11. For the assessment year 2002-03 no books of accounts were maintained by the assessee-appellant. The Assessing Officer, after scrutiny and examination of the details requisitioned by him, finalized the assessment on the same reasoning which were recorded in respect of preceding two assessment years. Nevertheless it was the assessee's contention before the Assessing Officer that the sales so assessed by the survey team may be adopted for this assessment year because the C.B.R. had directed all the Assessing Officers to adopt the sales assessed by the survey team provided the declared sales are less whereas in the present case it is otherwise. But the Assessing Officer proceeded to estimate sales at Rs.96,25,000 by raising the last assessed sales by 10% against declared at Rs.40,37,750.

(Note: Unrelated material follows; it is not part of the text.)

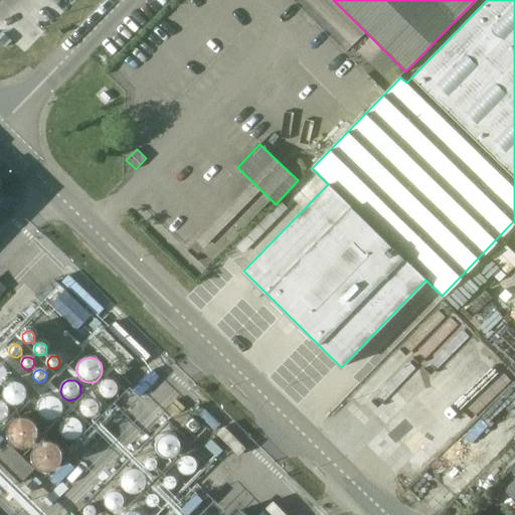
[(106,399),(109,399),(113,399),(115,397),(118,394),(119,391),(119,388),(118,385),(116,383),(113,381),(110,380),(107,380),(104,381),(102,383),(100,386),(99,389),(100,392),(101,395),(103,397),(106,399)]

12. Since we have discarded the reasonings advanced by the Assessing Officer while formulating the assessment in respect of preceding two assessment years and directed to accept the declared trading version, thus those are also ignored in order to dispose of the appeal for this year. Resultantly we will have to fall back to the history of the case, if any is available. The history chart furnished before us depicts that there is a remote history of the case which pertains to assessment year 1994-95. Thereafter, the assessments till the assessment year 1999-2000 were made under the scheme of self-assessment. Hence, history of the case is not being followed. Admittedly the assessee has declared better turnover in this assessment year qua assessed by the survey team. Coupled with it average stock of shoes was available with the assessee at Rs.650,000 (opening stock of Rs.610,500 and closing stock of Rs.705,500) as was declared in the income tax return and was not objected by the Assessing Officer. If this average stock is to be rotated to six times, the sales are evolved at Rs.39,50,000. Viewing the facts of the case in its entirety, the sales for this assessment year are fastened at Rs.43,00,000.

13. Coming to the profit and loss additions, having taken regard to the volume of turnover, the expenses claimed under the head travelling, entertainment, miscellaneous conveyance are hereby deleted for the assessment years 2000-01 and 2001-02 and also the addition made in conveyance A/c and over time encashment A/c is knocked off for the assessment year 2002-03. The disallowances made under the head telephone and mobile phones are maintained being reasonable.

14. In the result all the three appeals are, accordingly, disposed of to the extent and in the manner indicated above.

C.M.A./9/Tax(Trib.)Order accordingly.